Respira. Bebe o teu café frio. Volta a pôr o leite no frigorífico.
Com amor,
Sarah
P.S. Se depois desta provação caótica os teus filhos começarem de repente a exigir que tudo na vida deles tenha o tema da floresta, poupa as dores de cabeça e abastece-te das lindíssimas mantas de bebé biológicas da Kianao, para terem algo macio para abraçar que não lhes vá dar uma infeção bacteriana.
Perguntas Aleatórias Que Pesquisei Desesperadamente no Google Nessa Tarde
É legal ficar com uma cria de ouriço selvagem se encontrar uma?
Não, de todo, e, honestamente, porque é que quererias fazer isso? A minha veterinária foi muito clara em como manter vida selvagem nativa é ilegal na maioria dos locais sem uma licença de reabilitação. Além disso, eles cheiram mal, precisam de quantidades enormes de insetos vivos para comer e cobrem os seus próprios espinhos com a sua saliva tóxica. Basta ligar a um profissional.
O que devo fazer se o meu cão me trouxer um ouriço bebé?
Entra em pânico silenciosamente. A seguir, verifica imediatamente se o pequeno amiguinho está a sangrar ou se tem marcas de perfuração. A boca dos cães está cheia de bactérias terríveis, por isso, se a pele do animal estiver ferida, precisa de receber antibióticos de um veterinário de vida selvagem de imediato ou irá apanhar uma infeção fatal. Coloca-o numa caixa com laterais altas, lava a boca ao teu cão se conseguires (boa sorte) e liga para o resgate.
Posso pôr uma almofada de aquecimento na caixa com ele?
Só se tiveres muito cuidado. Li que nunca se deve pôr a fonte de calor debaixo de *toda* a caixa. Se ficarem com demasiado calor, podem literalmente cozer, porque estão demasiado fracos para se afastarem. Põe uma botija de água quente embrulhada numa toalha debaixo de apenas um dos cantos, para que se possam arrastar para o lado mais fresco, se precisarem.

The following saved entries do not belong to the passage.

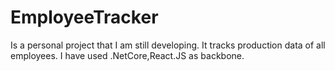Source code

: # EmployeeTracker
Is a personal project that I am still developing. It tracks production data of all employees.
I have used .NetCore,React.JS as backbone.
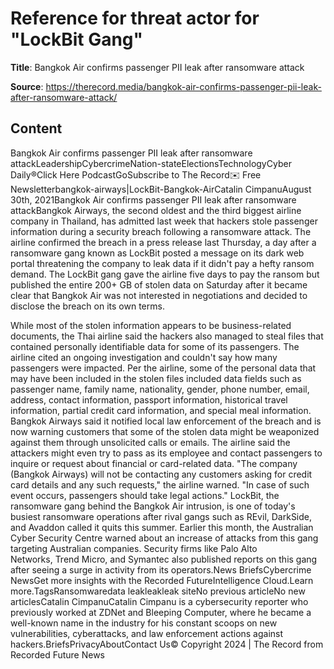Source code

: # Reference for threat actor for "LockBit Gang"

**Title**: Bangkok Air confirms passenger PII leak after ransomware attack

**Source**: https://therecord.media/bangkok-air-confirms-passenger-pii-leak-after-ransomware-attack/

## Content
Bangkok Air confirms passenger PII leak after ransomware attackLeadershipCybercrimeNation-stateElectionsTechnologyCyber Daily®Click Here PodcastGoSubscribe to The Record✉️ Free Newsletterbangkok-airways|LockBit-Bangkok-AirCatalin CimpanuAugust 30th, 2021Bangkok Air confirms passenger PII leak after ransomware attackBangkok Airways, the second oldest and the third biggest airline company in Thailand, has admitted last week that hackers stole passenger information during a security breach following a ransomware attack.
The airline confirmed the breach in a press release last Thursday, a day after a ransomware gang known as LockBit posted a message on its dark web portal threatening the company to leak data if it didn't pay a hefty ransom demand.
The LockBit gang gave the airline five days to pay the ransom but published the entire 200+ GB of stolen data on Saturday after it became clear that Bangkok Air was not interested in negotiations and decided to disclose the breach on its own terms.

While most of the stolen information appears to be business-related documents, the Thai airline said the hackers also managed to steal files that contained personally identifiable data for some of its passengers.
The airline cited an ongoing investigation and couldn't say how many passengers were impacted.
Per the airline, some of the personal data that may have been included in the stolen files included data fields such as passenger name, family name, nationality, gender, phone number, email, address, contact information, passport information, historical travel information, partial credit card information, and special meal information.
Bangkok Airways said it notified local law enforcement of the breach and is now warning customers that some of the stolen data might be weaponized against them through unsolicited calls or emails.
The airline said the attackers might even try to pass as its employee and contact passengers to inquire or request about financial or card-related data.
"The company (Bangkok Airways) will not be contacting any customers asking for credit card details and any such requests," the airline warned. "In case of such event occurs, passengers should take legal actions."
LockBit, the ransomware gang behind the Bangkok Air intrusion, is one of today's busiest ransomware operations after rival gangs such as REvil, DarkSide, and Avaddon called it quits this summer.
Earlier this month, the Australian Cyber Security Centre warned about an increase of attacks from this gang targeting Australian companies. Security firms like Palo Alto Networks, Trend Micro, and Symantec also published reports on this gang after seeing a surge in activity from its operators.News BriefsCybercrime NewsGet more insights with the Recorded FutureIntelligence Cloud.Learn more.TagsRansomwaredata leakleakleak siteNo previous articleNo new articlesCatalin CimpanuCatalin Cimpanu is a cybersecurity reporter who previously worked at ZDNet and Bleeping Computer, where he became a well-known name in the industry for his constant scoops on new vulnerabilities, cyberattacks, and law enforcement actions against hackers.BriefsPrivacyAboutContact Us© Copyright 2024 | The Record from Recorded Future News
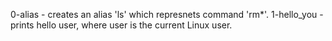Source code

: 0-alias - creates an alias 'ls' which represnets command 'rm*'.
1-hello_you -prints hello user, where user is the current Linux user.
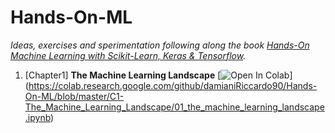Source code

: # Hands-On-ML

_Ideas, exercises and sperimentation following along the book [Hands-On Machine Learning with Scikit-Learn, Keras & Tensorflow](https://www.oreilly.com/library/view/hands-on-machine-learning/9781492032632/)._

1. [Chapter1] **The Machine Learning Landscape** [![Open In Colab](https://colab.research.google.com/assets/colab-badge.svg)]
(https://colab.research.google.com/github/damianiRiccardo90/Hands-On-ML/blob/master/C1-The_Machine_Learning_Landscape/01_the_machine_learning_landscape.ipynb)

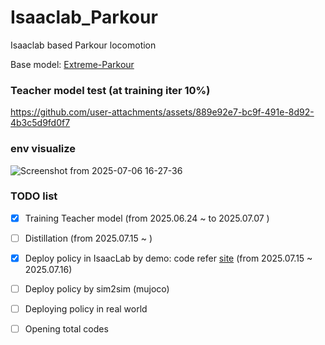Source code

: # Isaaclab_Parkour
Isaaclab based Parkour locomotion 

Base model: [Extreme-Parkour](https://extreme-parkour.github.io/)


### Teacher model test (at training iter 10%)



https://github.com/user-attachments/assets/889e92e7-bc9f-491e-8d92-4b3c5d9fd0f7





### env visualize 

![Screenshot from 2025-07-06 16-27-36](https://github.com/user-attachments/assets/9baa9a6c-63db-4703-ac95-f067c8f6e287)


### TODO list

* [x] Training Teacher model  (from 2025.06.24 ~ to 2025.07.07 )

* [ ] Distillation (from 2025.07.15 ~ )

* [x] Deploy policy in IsaacLab by demo: code refer [site](https://isaac-sim.github.io/IsaacLab/main/source/overview/showroom.html)  (from 2025.07.15 ~ 2025.07.16)

* [ ] Deploy policy by sim2sim (mujoco)

* [ ] Deploying policy in real world 

* [ ] Opening total codes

As mães ouriço abandonam as crias se lhes tocarmos?
Na natureza, aparentemente, não costuma ser devido ao cheiro humano, mas mais porque o ninho foi perturbado e ela entra em pânico. Mas em cativeiro? Oh sim, elas abandonam sem pensar duas vezes ou, como já disse, comem-nos. Por isso, simplesmente não lhes toques a menos que sejam claramente órfãos e estejam a congelar.
Quanto tempo ficam com as mães?
São totalmente independentes por volta das sete semanas de idade. Sete semanas! Entretanto, eu tenho uma filha de sete anos que ainda precisa que eu lhe abra os palitos de queijo. A natureza é incrível.